Les animaux seront hébergés dans un environnement enrichi par des objets (bâtonnets de bois à ronger, matériaux de construction de nid, coton, maisonnette, tubes en carton) contenant de la paille, de la nourriture et de l’eau à volonté. Pour éviter toute douleur ou stress lors des expériences, une anesthésie gazeuse sera utilisée. Des dispositifs comme un tapis chauffant ou un système de chauffage par l’eau aideront à maintenir leur température corporelle. La respiration, et parfois le rythme cardiaque et la température, seront surveillés grâce à un ballon posé sur leur abdomen ou à des électrodes autocollantes placées sur leurs pattes. Cela permettra d’ajuster la dose d’anesthésique si nécessaire. Si le rythme cardiaque ou respiratoire varie de plus de 50 %, l’expérimentation sera arrêtée. Un gel ophtalmique sera appliqué pour protéger leurs yeux. Après les expériences (IRM ou imagerie optique), les animaux seront surveillés attentivement à leur réveil pour détecter tout signe de douleur, d’inconfort ou de stress. Ils resteront sous lampes chauffantes jusqu’à leur rétablissement complet et recevront une réhydratation si besoin. Si un animal montre des signes de souffrance après une injection, il recevra un traitement antidouleur ou anti-inflammatoire toutes les 6 à 12 heures selon son état. Si nécessaire, il sera euthanasié selon le protocole de mise à mort décrit. Les doses des biomolécules injectées respecteront les références scientifiques disponibles, mais une attention particulière sera portée à tout signe de souffrance, même minime. Les animaux seront surveillés chaque jour par les techniciens et chercheurs du laboratoire, y compris les week-ends et jours fériés, afin d’assurer leur bien-être et leur suivi en accord avec le protocole de recherche et les règles éthiques.

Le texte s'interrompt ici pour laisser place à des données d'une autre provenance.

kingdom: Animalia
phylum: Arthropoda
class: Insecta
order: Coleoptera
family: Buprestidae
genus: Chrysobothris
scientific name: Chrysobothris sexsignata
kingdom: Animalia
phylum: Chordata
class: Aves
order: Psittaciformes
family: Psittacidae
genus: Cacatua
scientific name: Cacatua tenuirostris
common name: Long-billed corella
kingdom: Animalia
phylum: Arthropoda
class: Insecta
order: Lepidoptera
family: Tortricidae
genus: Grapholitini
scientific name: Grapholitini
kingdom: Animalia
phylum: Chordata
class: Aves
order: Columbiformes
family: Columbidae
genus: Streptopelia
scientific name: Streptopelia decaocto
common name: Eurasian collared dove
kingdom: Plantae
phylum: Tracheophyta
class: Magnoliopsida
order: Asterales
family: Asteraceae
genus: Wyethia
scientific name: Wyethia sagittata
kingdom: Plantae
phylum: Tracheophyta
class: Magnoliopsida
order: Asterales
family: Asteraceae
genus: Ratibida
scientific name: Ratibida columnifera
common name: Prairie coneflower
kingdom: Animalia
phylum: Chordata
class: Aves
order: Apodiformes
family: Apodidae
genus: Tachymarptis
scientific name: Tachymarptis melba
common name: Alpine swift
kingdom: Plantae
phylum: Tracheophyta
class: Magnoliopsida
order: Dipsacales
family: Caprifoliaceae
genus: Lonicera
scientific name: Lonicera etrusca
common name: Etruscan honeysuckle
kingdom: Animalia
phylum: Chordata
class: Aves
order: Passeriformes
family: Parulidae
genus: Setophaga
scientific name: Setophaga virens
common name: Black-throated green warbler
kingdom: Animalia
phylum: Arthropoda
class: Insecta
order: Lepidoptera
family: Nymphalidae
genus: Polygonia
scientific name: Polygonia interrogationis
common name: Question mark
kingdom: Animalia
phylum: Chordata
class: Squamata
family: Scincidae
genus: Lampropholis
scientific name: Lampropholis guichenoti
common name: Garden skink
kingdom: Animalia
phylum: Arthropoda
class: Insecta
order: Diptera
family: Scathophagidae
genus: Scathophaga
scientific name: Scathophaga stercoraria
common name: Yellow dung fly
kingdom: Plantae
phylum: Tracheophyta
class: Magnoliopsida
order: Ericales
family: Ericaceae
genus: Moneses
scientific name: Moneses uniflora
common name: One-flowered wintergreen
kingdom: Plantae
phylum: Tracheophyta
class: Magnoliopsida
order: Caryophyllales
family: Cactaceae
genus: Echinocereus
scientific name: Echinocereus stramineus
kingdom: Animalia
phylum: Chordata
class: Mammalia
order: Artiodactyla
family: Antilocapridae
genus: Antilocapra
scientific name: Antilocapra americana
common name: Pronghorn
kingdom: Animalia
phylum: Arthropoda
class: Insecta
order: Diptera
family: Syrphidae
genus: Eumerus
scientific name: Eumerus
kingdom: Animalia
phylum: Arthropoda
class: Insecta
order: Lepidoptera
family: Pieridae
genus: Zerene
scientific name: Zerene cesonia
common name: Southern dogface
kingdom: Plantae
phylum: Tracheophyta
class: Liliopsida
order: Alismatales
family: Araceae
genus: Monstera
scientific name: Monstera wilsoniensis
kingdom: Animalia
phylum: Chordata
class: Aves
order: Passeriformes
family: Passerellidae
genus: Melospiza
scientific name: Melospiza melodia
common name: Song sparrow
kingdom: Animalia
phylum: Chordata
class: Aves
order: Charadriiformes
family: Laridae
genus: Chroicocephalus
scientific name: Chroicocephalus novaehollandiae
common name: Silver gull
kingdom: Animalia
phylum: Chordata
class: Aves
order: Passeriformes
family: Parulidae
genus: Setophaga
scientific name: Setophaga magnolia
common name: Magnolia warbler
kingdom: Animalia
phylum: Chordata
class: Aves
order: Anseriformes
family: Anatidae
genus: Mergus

Expliquer le choix des espèces et les stades de développement y afférents.

La souris est un modèle de choix pour l’étude de l’athérosclérose, notamment grâce à la possibilité d’utiliser des techniques d’imagerie avancées comme l’IRM ou la fluorescence. Pour reproduire cette maladie, marquée par l’accumulation de plaques de cholestérol dans les artères, on utilise des souris génétiquement modifiées, chez lesquelles certains gènes impliqués dans le transport ou le métabolisme des lipides ont été inactivés. Certaines de ces souris, déficientes en protéines transportant les lipides, développent rapidement des plaques athéromateuses. Cela permet de suivre les différentes étapes de la maladie et de tester l’efficacité des outils d’imagerie. Ce modèle est particulièrement adapté à l’étude du diagnostic et des approches thérapeutiques, car les plaques formées y sont complexes, inflammatoires et instables – un contexte idéal pour évaluer des traitements visant à les stabiliser ou à les faire régresser. D’autres modèles murins, dont le profil lipidique est plus proche de celui de l’humain, présentent une progression plus lente et contrôlée de la maladie. Ces souris sont mieux adaptées aux études de prévention, car elles permettent de tester l’effet de traitements à long terme pour retarder ou empêcher la formation des plaques. Les souris sont incluses dans le protocole à l’âge de 6 semaines, un moment clé où les vaisseaux sanguins sont suffisamment développés pour détecter les premières lésions, tout en restant sensibles aux facteurs de risque comme une alimentation riche en graisses ou certaines altérations génétiques. Cela permet d’étudier les stades précoces de l’athérosclérose et d’évaluer précocement l’impact de traitements. De plus, cet âge est largement utilisé dans la recherche, ce qui facilite la comparabilité et la reproductibilité des résultats entre différentes études.